Khan had just finished his morning shift on guard duty five days after the HeM team had set up camp at Hill Station Productions when Jadoon summoned him.

“I have a new assignment for you.” He did not seem happy about it.

“What is it?”

“I want you to follow someone.”

“Follow him where?”

“Her. And wherever she goes. I want you to watch this woman, track her movements, learn as much as you can about her habits.”

“Am I going to kill her?”

“I don't know. At least not yet. As it stands, our instructions are just to follow her. We will learn more when we need to know.”

“Who is this woman?”

“Her name is Lena Trainor.” Jadoon put a thin manila envelope on the desk of the office where they were meeting. The walls were decorated with posters from Hill Station movies, mostly crime dramas, it looked like.

“Why is she important?” Khan asked. “What does she have to do with our mission?”

Jadoon shook his head impatiently.

“You ask too many questions.”

“The answers might be important.”

“They might,” Jadoon conceded. “But not as important as obedience to orders.”

“I understand. When do I start?”

“Right now.”

“Why me, Jadoon? Why not one of the others?” Khan was genuinely curious about why the team leader had chosen him.

“Because you are not a robot,” Jadoon replied. “The others on the team will do as I command, but they cannot think for themselves. I do not know what will happen with this girl, but I suspect that it will require a man of judgment to know what to do when the time for action comes.”

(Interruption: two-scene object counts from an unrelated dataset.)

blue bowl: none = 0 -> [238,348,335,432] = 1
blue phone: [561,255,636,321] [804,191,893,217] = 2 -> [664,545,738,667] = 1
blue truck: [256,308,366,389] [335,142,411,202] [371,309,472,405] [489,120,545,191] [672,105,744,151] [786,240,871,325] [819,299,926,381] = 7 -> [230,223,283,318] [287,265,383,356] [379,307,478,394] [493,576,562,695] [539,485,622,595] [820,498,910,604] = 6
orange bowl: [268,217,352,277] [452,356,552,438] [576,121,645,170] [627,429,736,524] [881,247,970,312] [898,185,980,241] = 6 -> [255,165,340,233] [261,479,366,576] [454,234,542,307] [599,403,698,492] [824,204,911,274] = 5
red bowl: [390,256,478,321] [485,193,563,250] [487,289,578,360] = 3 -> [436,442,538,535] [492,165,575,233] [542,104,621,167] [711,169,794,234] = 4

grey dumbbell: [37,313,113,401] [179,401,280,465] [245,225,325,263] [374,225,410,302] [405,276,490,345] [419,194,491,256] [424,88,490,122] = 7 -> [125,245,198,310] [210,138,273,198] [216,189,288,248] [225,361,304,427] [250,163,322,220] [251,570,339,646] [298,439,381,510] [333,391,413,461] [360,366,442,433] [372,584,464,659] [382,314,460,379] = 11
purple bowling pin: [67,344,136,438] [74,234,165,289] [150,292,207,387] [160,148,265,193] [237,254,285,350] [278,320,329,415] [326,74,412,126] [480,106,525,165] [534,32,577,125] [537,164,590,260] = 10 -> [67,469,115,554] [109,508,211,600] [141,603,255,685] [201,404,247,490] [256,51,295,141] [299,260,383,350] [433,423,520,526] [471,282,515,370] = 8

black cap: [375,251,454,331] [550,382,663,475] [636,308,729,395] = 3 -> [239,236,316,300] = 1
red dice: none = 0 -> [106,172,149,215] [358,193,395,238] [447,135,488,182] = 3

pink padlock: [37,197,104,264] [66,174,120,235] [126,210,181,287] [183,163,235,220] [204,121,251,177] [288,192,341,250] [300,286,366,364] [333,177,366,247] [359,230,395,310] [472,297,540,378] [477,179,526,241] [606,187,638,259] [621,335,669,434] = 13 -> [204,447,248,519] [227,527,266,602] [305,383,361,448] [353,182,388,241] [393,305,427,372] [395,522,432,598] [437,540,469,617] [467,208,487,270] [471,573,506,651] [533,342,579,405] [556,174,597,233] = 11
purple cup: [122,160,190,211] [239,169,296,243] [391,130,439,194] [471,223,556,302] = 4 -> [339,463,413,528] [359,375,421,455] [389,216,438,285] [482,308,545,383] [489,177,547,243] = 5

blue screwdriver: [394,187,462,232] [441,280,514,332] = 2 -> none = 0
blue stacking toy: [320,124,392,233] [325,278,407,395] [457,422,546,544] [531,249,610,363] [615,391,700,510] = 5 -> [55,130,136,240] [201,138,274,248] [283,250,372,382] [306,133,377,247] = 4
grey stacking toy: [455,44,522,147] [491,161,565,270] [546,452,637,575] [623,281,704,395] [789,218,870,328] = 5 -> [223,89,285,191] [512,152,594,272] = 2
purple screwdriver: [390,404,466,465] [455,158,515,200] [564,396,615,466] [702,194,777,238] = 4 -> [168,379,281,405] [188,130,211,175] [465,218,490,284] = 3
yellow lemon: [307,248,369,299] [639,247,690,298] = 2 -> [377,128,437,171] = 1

“And you think that I am this man?”

“I do.”

Khan wished that he could be so certain.

The file had not been especially informative or useful. There were a few headshots of the woman he was supposed to follow. One looked like a driver's license or passport picture, and the other may have been a college yearbook photo. There was a name and address for her employer, a high-tech company called SysNet on Hari Mandi Road. There was some biographical information about the subject, her work history, and a summary of her impressive academic credentials. There were a few interesting tidbits. She had both American and Indian citizenship. Her father had been a minor-league bureaucrat in the State Department and was now a government contractor of some kind. Her mother was from Mumbai, a designer or artist who had died some ten years ago. Her father was an American, an Anglo judging by Lena's photographs. The mother's last known address in India was included. It was in Dharavi.

•   •   •

She was beautiful.
That was the first thing Khan thought when he saw the subject walk out the front door of SysNet Technology. He was sitting in a café with a cup of tea and a small plate of cookies. He had a magazine that he pretended to read as he kept watch on the entrance to SysNet. Tucked discreetly into the magazine was one of the headshots from her file that he had brought in case he needed a reference. The photograph had not done her justice. She was tall for an Indian, half Indian he reminded himself, and she moved with an enviable grace and self-assuredness that the two dimensions of film had been unable to convey.